▸ What you need to do: Every record must be restated exactly as written.

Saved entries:
- Opening Delimiter -
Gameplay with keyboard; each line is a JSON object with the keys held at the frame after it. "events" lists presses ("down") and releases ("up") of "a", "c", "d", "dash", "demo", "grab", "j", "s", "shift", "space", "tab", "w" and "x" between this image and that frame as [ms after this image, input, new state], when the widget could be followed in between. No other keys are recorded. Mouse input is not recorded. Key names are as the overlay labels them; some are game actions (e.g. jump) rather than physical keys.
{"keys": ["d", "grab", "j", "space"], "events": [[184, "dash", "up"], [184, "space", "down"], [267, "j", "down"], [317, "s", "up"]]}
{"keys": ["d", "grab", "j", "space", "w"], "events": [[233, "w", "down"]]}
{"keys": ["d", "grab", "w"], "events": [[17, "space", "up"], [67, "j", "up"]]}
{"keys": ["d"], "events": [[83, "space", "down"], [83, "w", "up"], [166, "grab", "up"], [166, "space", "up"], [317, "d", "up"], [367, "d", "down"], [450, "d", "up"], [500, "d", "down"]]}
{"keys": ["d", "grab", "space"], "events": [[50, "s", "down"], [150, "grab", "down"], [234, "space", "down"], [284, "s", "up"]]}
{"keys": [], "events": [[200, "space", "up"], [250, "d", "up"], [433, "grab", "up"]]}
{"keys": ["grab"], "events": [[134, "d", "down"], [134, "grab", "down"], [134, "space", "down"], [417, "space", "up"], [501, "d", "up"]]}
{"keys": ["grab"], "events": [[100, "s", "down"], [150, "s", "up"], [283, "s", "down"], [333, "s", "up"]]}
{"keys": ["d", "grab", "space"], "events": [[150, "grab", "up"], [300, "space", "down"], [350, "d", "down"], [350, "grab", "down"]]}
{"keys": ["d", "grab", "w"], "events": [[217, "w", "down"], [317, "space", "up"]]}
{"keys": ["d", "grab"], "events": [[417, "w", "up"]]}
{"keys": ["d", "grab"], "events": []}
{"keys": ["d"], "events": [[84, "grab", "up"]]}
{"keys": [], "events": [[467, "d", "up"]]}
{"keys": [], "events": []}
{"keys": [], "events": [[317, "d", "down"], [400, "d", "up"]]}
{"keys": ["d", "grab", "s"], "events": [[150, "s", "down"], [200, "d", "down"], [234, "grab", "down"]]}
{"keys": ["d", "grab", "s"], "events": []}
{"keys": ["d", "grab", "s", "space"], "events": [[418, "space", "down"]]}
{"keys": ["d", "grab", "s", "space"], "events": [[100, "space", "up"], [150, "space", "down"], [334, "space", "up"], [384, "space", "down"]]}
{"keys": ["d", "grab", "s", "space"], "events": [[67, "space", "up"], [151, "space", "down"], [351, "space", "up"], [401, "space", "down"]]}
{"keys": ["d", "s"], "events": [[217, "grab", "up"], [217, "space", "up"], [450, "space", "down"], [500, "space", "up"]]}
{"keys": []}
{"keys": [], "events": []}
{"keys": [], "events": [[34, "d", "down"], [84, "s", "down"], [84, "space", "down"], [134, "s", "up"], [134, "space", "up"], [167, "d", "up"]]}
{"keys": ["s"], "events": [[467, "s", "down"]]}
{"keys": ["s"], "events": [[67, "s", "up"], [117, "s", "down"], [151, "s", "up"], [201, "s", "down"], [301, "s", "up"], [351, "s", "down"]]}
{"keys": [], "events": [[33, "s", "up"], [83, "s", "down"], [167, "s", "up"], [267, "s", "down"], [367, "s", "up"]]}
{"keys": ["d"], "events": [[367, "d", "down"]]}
- Closing Delimiter -
▸ Output for this exercise:
Gameplay with keyboard; each line is a JSON object with the keys held at the frame after it. "events" lists presses ("down") and releases ("up") of "a", "c", "d", "dash", "demo", "grab", "j", "s", "shift", "space", "tab", "w" and "x" between this image and that frame as [ms after this image, input, new state], when the widget could be followed in between. No other keys are recorded. Mouse input is not recorded. Key names are as the overlay labels them; some are game actions (e.g. jump) rather than physical keys.
{"keys": ["d", "grab", "j", "space"], "events": [[184, "dash", "up"], [184, "space", "down"], [267, "j", "down"], [317, "s", "up"]]}
{"keys": ["d", "grab", "j", "space", "w"], "events": [[233, "w", "down"]]}
{"keys": ["d", "grab", "w"], "events": [[17, "space", "up"], [67, "j", "up"]]}
{"keys": ["d"], "events": [[83, "space", "down"], [83, "w", "up"], [166, "grab", "up"], [166, "space", "up"], [317, "d", "up"], [367, "d", "down"], [450, "d", "up"], [500, "d", "down"]]}
{"keys": ["d", "grab", "space"], "events": [[50, "s", "down"], [150, "grab", "down"], [234, "space", "down"], [284, "s", "up"]]}
{"keys": [], "events": [[200, "space", "up"], [250, "d", "up"], [433, "grab", "up"]]}
{"keys": ["grab"], "events": [[134, "d", "down"], [134, "grab", "down"], [134, "space", "down"], [417, "space", "up"], [501, "d", "up"]]}
{"keys": ["grab"], "events": [[100, "s", "down"], [150, "s", "up"], [283, "s", "down"], [333, "s", "up"]]}
{"keys": ["d", "grab", "space"], "events": [[150, "grab", "up"], [300, "space", "down"], [350, "d", "down"], [350, "grab", "down"]]}
{"keys": ["d", "grab", "w"], "events": [[217, "w", "down"], [317, "space", "up"]]}
{"keys": ["d", "grab"], "events": [[417, "w", "up"]]}
{"keys": ["d", "grab"], "events": []}
{"keys": ["d"], "events": [[84, "grab", "up"]]}
{"keys": [], "events": [[467, "d", "up"]]}
{"keys": [], "events": []}
{"keys": [], "events": [[317, "d", "down"], [400, "d", "up"]]}
{"keys": ["d", "grab", "s"], "events": [[150, "s", "down"], [200, "d", "down"], [234, "grab", "down"]]}
{"keys": ["d", "grab", "s"], "events": []}
{"keys": ["d", "grab", "s", "space"], "events": [[418, "space", "down"]]}
{"keys": ["d", "grab", "s", "space"], "events": [[100, "space", "up"], [150, "space", "down"], [334, "space", "up"], [384, "space", "down"]]}
{"keys": ["d", "grab", "s", "space"], "events": [[67, "space", "up"], [151, "space", "down"], [351, "space", "up"], [401, "space", "down"]]}
{"keys": ["d", "s"], "events": [[217, "grab", "up"], [217, "space", "up"], [450, "space", "down"], [500, "space", "up"]]}
{"keys": []}
{"keys": [], "events": []}
{"keys": [], "events": [[34, "d", "down"], [84, "s", "down"], [84, "space", "down"], [134, "s", "up"], [134, "space", "up"], [167, "d", "up"]]}
{"keys": ["s"], "events": [[467, "s", "down"]]}
{"keys": ["s"], "events": [[67, "s", "up"], [117, "s", "down"], [151, "s", "up"], [201, "s", "down"], [301, "s", "up"], [351, "s", "down"]]}
{"keys": [], "events": [[33, "s", "up"], [83, "s", "down"], [167, "s", "up"], [267, "s", "down"], [367, "s", "up"]]}
{"keys": ["d"], "events": [[367, "d", "down"]]}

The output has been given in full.